Stored data:
○ ○ ○ ○ ○ ○ ○

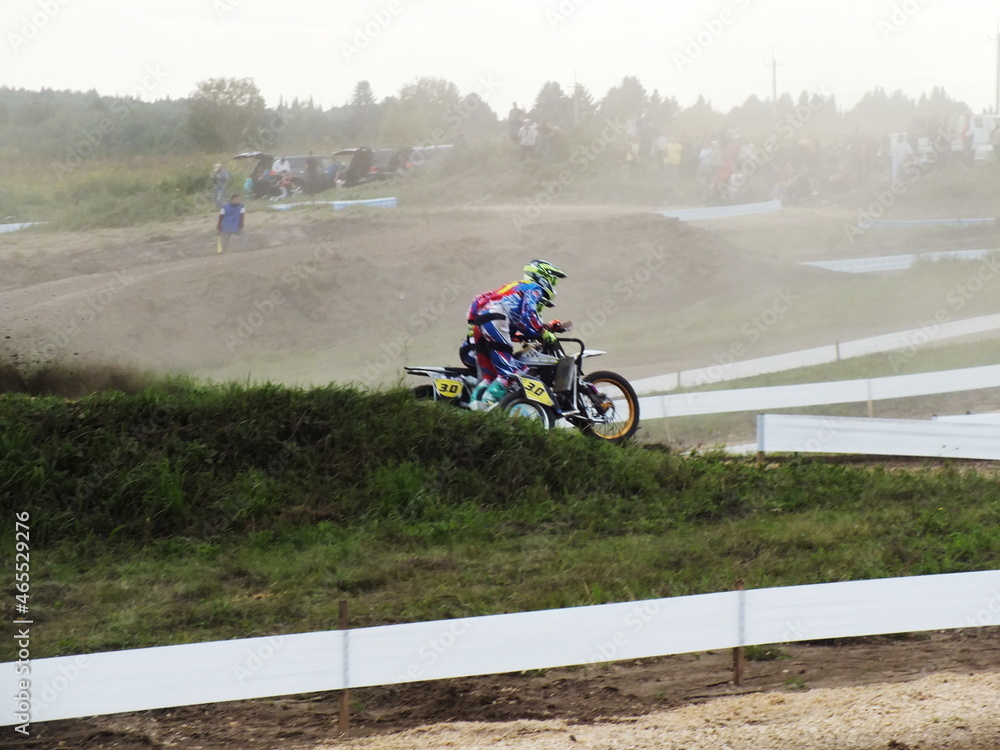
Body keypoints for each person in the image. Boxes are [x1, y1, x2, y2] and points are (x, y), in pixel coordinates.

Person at [466, 259, 567, 408]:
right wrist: (543, 331)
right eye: (553, 280)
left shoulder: (513, 286)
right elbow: (529, 313)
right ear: (544, 276)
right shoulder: (534, 288)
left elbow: (478, 299)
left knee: (489, 375)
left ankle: (474, 408)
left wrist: (471, 324)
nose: (554, 284)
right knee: (512, 372)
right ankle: (489, 406)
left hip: (480, 323)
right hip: (497, 318)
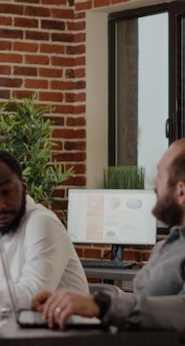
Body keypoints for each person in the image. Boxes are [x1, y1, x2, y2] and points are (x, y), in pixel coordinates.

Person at [32, 139, 185, 333]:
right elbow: (143, 304)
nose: (154, 183)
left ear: (181, 191)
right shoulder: (166, 246)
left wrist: (101, 305)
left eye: (160, 176)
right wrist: (65, 302)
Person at [0, 148, 88, 309]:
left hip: (69, 331)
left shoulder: (42, 222)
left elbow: (31, 296)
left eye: (6, 192)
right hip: (18, 330)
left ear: (23, 188)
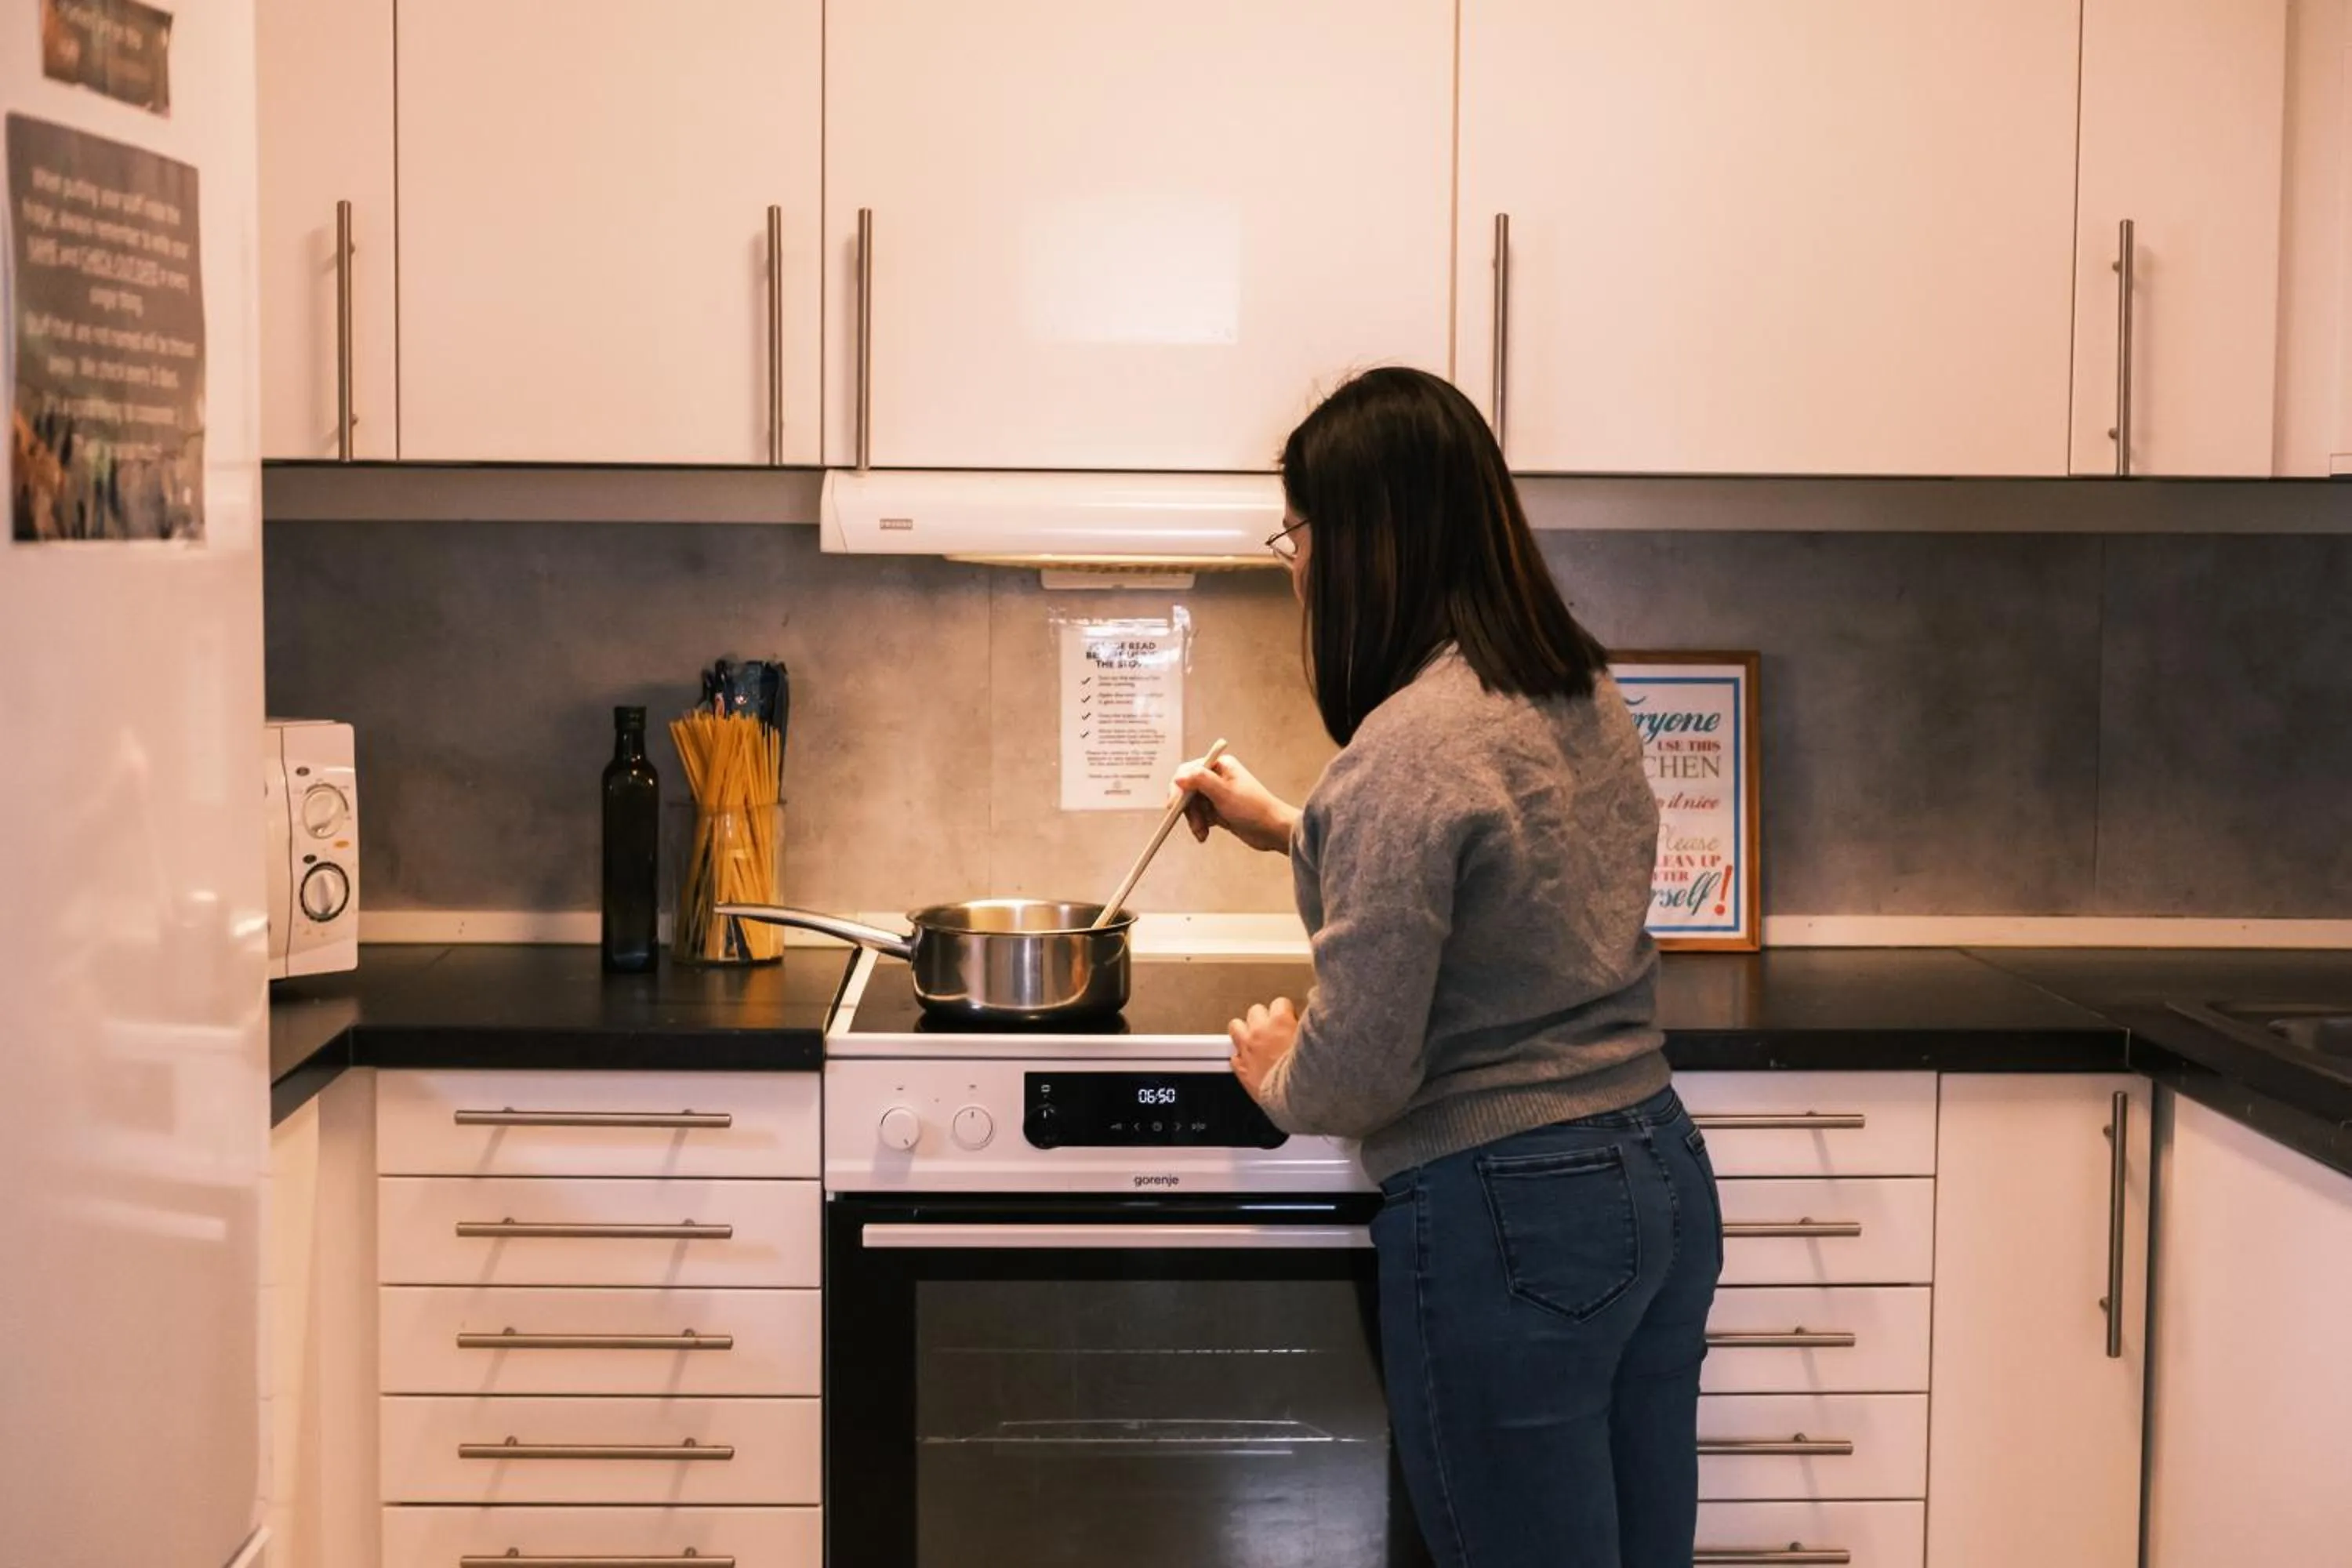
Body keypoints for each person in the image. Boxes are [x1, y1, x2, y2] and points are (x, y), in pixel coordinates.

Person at [1173, 366, 1723, 1568]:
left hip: (1512, 1215)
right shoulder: (1574, 684)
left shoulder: (1405, 749)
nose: (1298, 563)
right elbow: (1499, 876)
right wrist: (1295, 825)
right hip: (1658, 1177)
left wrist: (1277, 1073)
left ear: (1370, 544)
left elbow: (1359, 1073)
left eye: (1301, 533)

○ ○ ○ ○ ○ ○ ○

Although the records above contain pictures, the copy must not; set down exactly the lines from the one with "right elbow: (529, 313)" up to and including the one with "left ear: (23, 188)".

right elbow: (529, 313)
right ear: (544, 276)
right shoulder: (534, 288)
left elbow: (478, 299)
left knee: (489, 375)
left ankle: (474, 408)
left wrist: (471, 324)
nose: (554, 284)
right knee: (512, 372)
right ankle: (489, 406)
left hip: (480, 323)
right hip: (497, 318)
Body keypoints for each person in the image. Boxes are [x1, y1, x2, y2] and points are (x, y), in pixel coordinates.

Person at [32, 139, 185, 333]:
right elbow: (143, 304)
nose: (154, 183)
left ear: (181, 191)
right shoulder: (166, 246)
left wrist: (101, 305)
left eye: (160, 176)
right wrist: (65, 302)
Person at [0, 148, 88, 309]:
left hip: (69, 331)
left shoulder: (42, 222)
left elbow: (31, 296)
left eye: (6, 192)
right hip: (18, 330)
left ear: (23, 188)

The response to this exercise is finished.